Last updated: Apr 10, 2018

Our visual style is clean and understated, to allow our users to leverage their brand or individual identity.

Everything in the interface should serve a specific purpose — expose, and collectively iron out the cruft.

Our product reflects the Bugcrowd brand while optimizing for frequently-used and simple tasks. Utilize friction for complex and dangerous flows.

Consistent

Last updated: Apr 10, 2018

Embrace common platform patterns and conventions.

Our interface should feel familiar and predictable to users. Similar tasks should be represented in similar ways.

Interface elements should act in a standard way whenever they appear. Where possible, we follow conventions and patterns from the host operating system, allowing users to better understand and predict how the product will behave.

Understandable

Last updated: Apr 10, 2018

Eliminate ambiguity.

Users trust us with their security, time, and money; we should be clear and transparent about what’s needed and why.

Eliminate ambiguity. Provide international inclusion; aim for a readability of “Lower secondary education” or below.

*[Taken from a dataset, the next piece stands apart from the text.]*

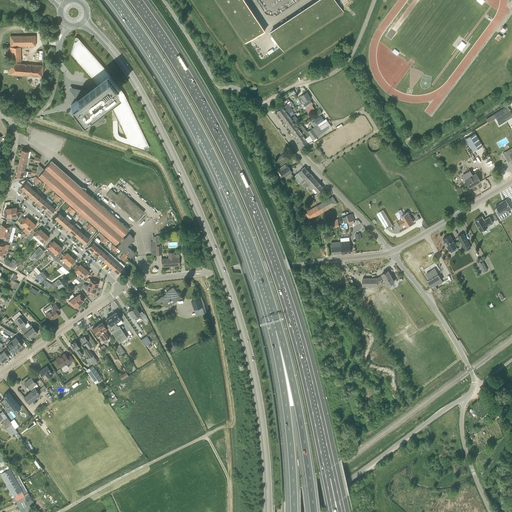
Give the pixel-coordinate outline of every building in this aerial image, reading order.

Write copy that is accessible to all users; everyone at all levels of experience should feel like they know how to use the product.

Accessible

Last updated: Apr 10, 2018

Accessibility benefits everyone.

Our software should avoid excluding users based on their abilities — whether physical, sensory, cognitive, or otherwise — as best as possible.

Our provisions consider the permanent, temporary, and situational accessibility needs of users.

For more information see § Accessbility.

Cared for and maintained

Last updated: Apr 10, 2018

Build with pride, and maintain with care.

We are ultimately responsible for the user experience.

Be humble

Last updated: Apr 18, 2018

Be friendly and approachable to voices of our users

We’re building this to empower the development of good experiences with our product.

But we’re building this to scale, and thus not just for either ‘designers’ or ‘developers’, or any other single group of people.

Be conscious of this responsibility: consider the implications of decisions across the designs system, and how they affect its usage.

Most of all: be friendly and approachable to our users, whether fellow colleague or direct user.